Filter the listing below down to the lines with the word "boolean" and copy those.

== Exercise inputs ==
<<<<

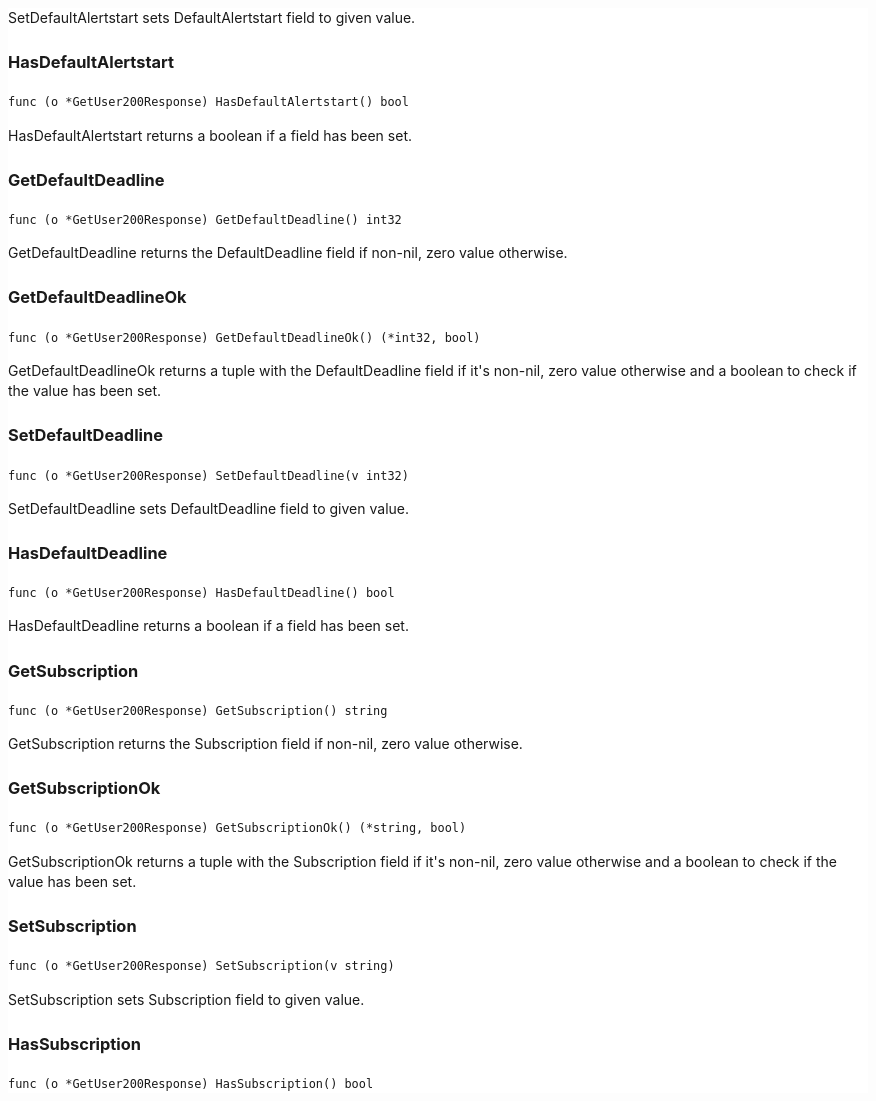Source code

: SetDefaultAlertstart sets DefaultAlertstart field to given value.

### HasDefaultAlertstart

`func (o *GetUser200Response) HasDefaultAlertstart() bool`

HasDefaultAlertstart returns a boolean if a field has been set.

### GetDefaultDeadline

`func (o *GetUser200Response) GetDefaultDeadline() int32`

GetDefaultDeadline returns the DefaultDeadline field if non-nil, zero value otherwise.

### GetDefaultDeadlineOk

`func (o *GetUser200Response) GetDefaultDeadlineOk() (*int32, bool)`

GetDefaultDeadlineOk returns a tuple with the DefaultDeadline field if it's non-nil, zero value otherwise
and a boolean to check if the value has been set.

### SetDefaultDeadline

`func (o *GetUser200Response) SetDefaultDeadline(v int32)`

SetDefaultDeadline sets DefaultDeadline field to given value.

### HasDefaultDeadline

`func (o *GetUser200Response) HasDefaultDeadline() bool`

HasDefaultDeadline returns a boolean if a field has been set.

### GetSubscription

`func (o *GetUser200Response) GetSubscription() string`

GetSubscription returns the Subscription field if non-nil, zero value otherwise.

### GetSubscriptionOk

`func (o *GetUser200Response) GetSubscriptionOk() (*string, bool)`

GetSubscriptionOk returns a tuple with the Subscription field if it's non-nil, zero value otherwise
and a boolean to check if the value has been set.

### SetSubscription

`func (o *GetUser200Response) SetSubscription(v string)`

SetSubscription sets Subscription field to given value.

### HasSubscription

`func (o *GetUser200Response) HasSubscription() bool`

>>>>

== Task response ==
HasDefaultAlertstart returns a boolean if a field has been set.
and a boolean to check if the value has been set.
HasDefaultDeadline returns a boolean if a field has been set.
and a boolean to check if the value has been set.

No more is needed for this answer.